Le commandant s’était calmé, Fandor de son côté avait retrouvé son sang-froid. Le journaliste se rendait compte que la scène ridicule qui venait de se produire ne pouvait que tourner à son avantage. L’interrogatoire recommença.
Toutefois, ce n’était plus l’irascible rapporteur et le vindicatif inculpé qui se trouvaient l’un en face de l’autre, c’étaient deux hommes de bonne compagnie qui discutaient, causaient.
— Fandor, reprit le commandant, avec une intonation aimable dans la voix, vous avez évidemment été entraîné par des contingences… que je n’ai pas à apprécier, à commettre des choses irrégulières. Nommez-nous vos complices. Il vous en sera tenu compte?
— Non, mon commandant, si j’ai cru devoir prendre la personnalité du caporal Vinson, c’est uniquement afin de me documenter sur les relations que ce malheureux entretenait «obligatoirement», presque malgré lui, avec des agents d’une puissance étrangère. Je me proposais, lorsque j’aurais connu ceux-ci de les signaler à la justice…
— Autrement dit, vous prétendez avoir fait du contre-espionnage?
— Si vous voulez.
— On dit toujours cela! Au cours de ma carrière, monsieur Fandor, il m’est arrivé d’instruire trois ou quatre affaires d’espionnage, eh bien, la défense des coupables est toujours la même: la vôtre. Ce système de défense ne tient pas debout.

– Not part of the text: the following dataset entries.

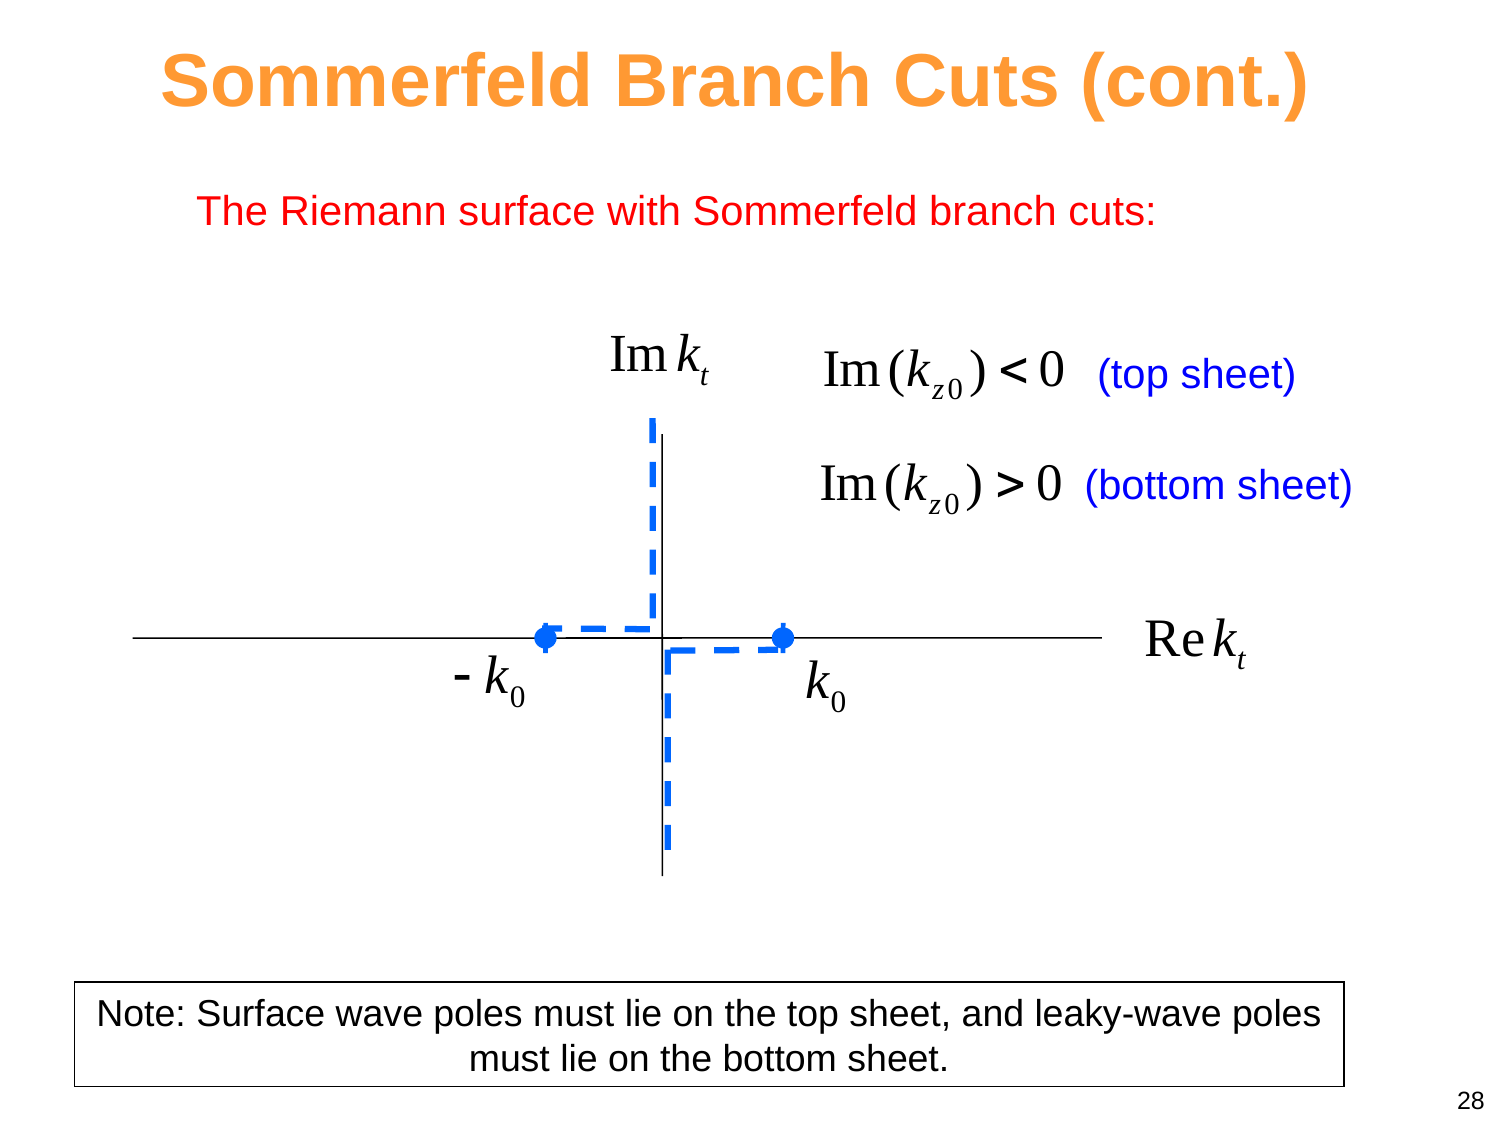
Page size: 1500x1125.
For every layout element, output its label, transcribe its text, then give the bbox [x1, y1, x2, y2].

text_box Sommerfeld Branch Cuts (cont.) [102, 37, 1368, 116]
slide_number 28 [1149, 1046, 1500, 1125]
text_box Note: Surface wave poles must lie on the top sheet, and leaky-wave poles must lie on the bottom sheet. [74, 981, 1345, 1087]
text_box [132, 318, 1354, 877]
text_box The Riemann surface with Sommerfeld branch cuts: [196, 189, 1246, 235]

— Je ne puis m’en écarter.
— C’est bien, poursuivit le commandant, le conseil appréciera.
Soudain, le commandant Dumoulin qui décidément ne menait pas mal du tout son instruction, ménageant ses effets, sachant les graduer au moment propice, assena un nouveau coup au reporter:
— Fandor, dit-il… Ces complices que vous vous refusez à nommer, ne vous ont-ils pas rémunéré de vos peines?
— Qu’entendez-vous par là? demanda le journaliste.

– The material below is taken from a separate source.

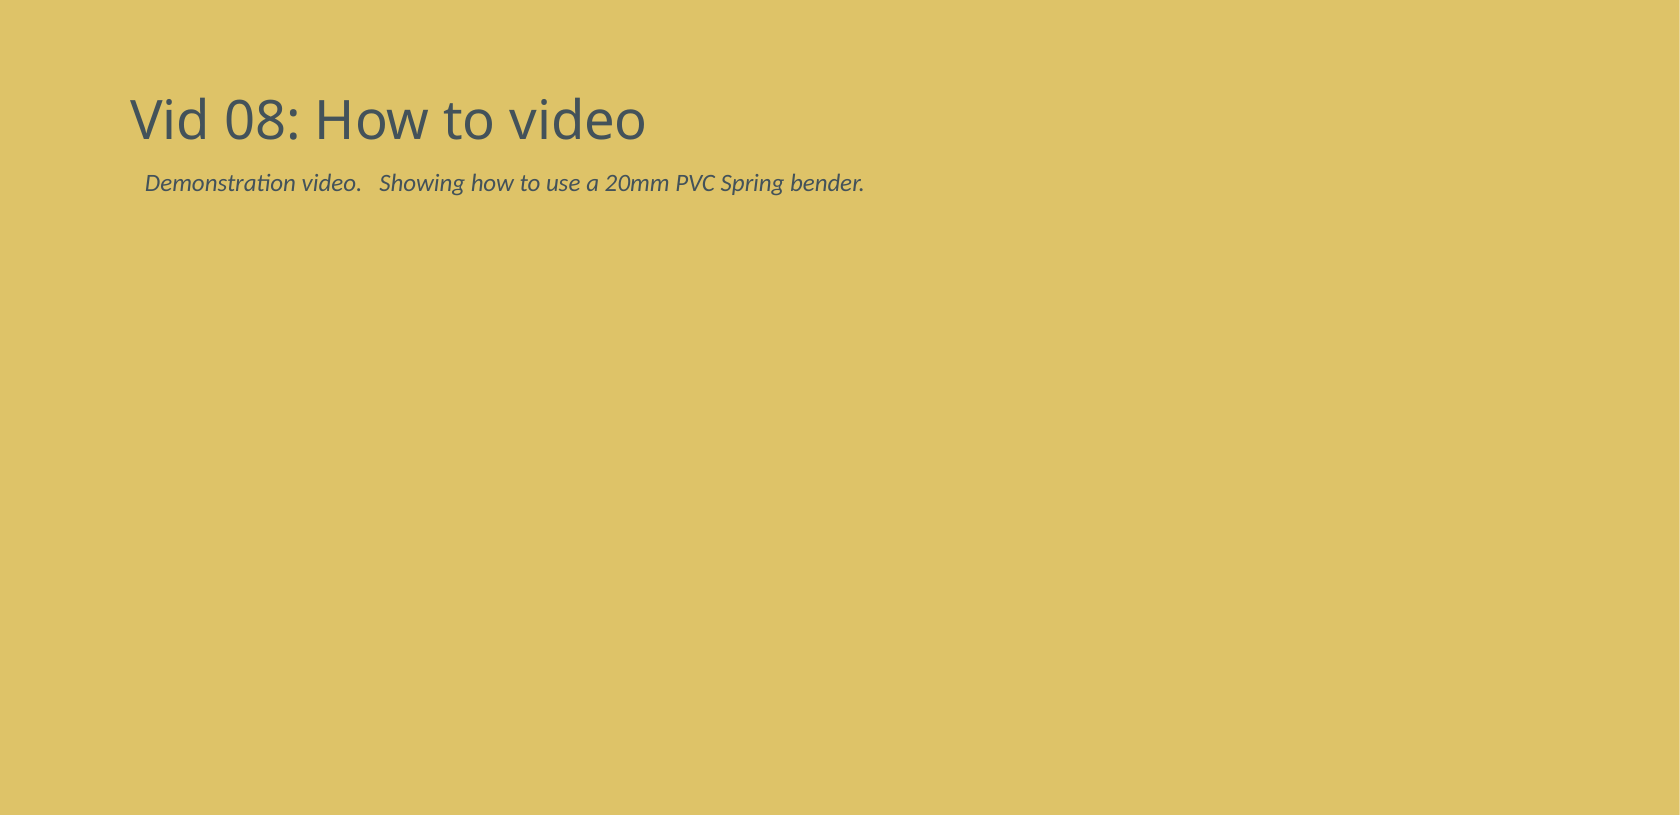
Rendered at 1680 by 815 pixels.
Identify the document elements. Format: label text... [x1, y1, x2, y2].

title Vid 08: How to video [115, 43, 1565, 201]
list Demonstration video. Showing how to use a 20mm PVC Spring bender. [130, 162, 1480, 806]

— Ne vous ont-ils pas donné de l’argent?
— Non.
— Cherchez bien et soyez franc!
Fandor, consciencieusement, fouilla dans sa mémoire, il tressaillit, l’aventure survenue dans l’imprimerie des frères Noret lui revenait soudain à l’esprit. Convenait-il de nier? Cela répugnait au caractère franc du journaliste. Néanmoins, Fandor s’était juré de ne rien laisser deviner encore de ce qu’il savait. Il persista dans sa déclaration, baissa la tête:
— Non, mon commandant, je n’ai pas reçu d’argent des espions.
L’officier se tourna vers le greffier et l’interpellant:
— Notez cela, greffier, notez cela en soulignant au crayon rouge. Cette déclaration est capitale.
Le commandant fouilla dans un tiroir de son bureau, il en tira une enveloppe cachetée, l’ouvrit, en tira une autre enveloppe.
Fandor suivait curieusement ce manège, se demandait où voulait en arriver l’officier.
D’une troisième enveloppe, le commandant finit par sortir quelques billets de banque jaunis, froissés et, les montrant à Fandor:
— Voici, fit-il, trois billets de cinquante francs neufs qui portent les indications suivantes: A. 4998 O. 4350 U. 5108… On les a trouvés avec d’autres, dissimulés dans votre paquetage à la caserne Saint-Benoît à Verdun. Reconnaissez-vous que ces billets vous ont appartenu?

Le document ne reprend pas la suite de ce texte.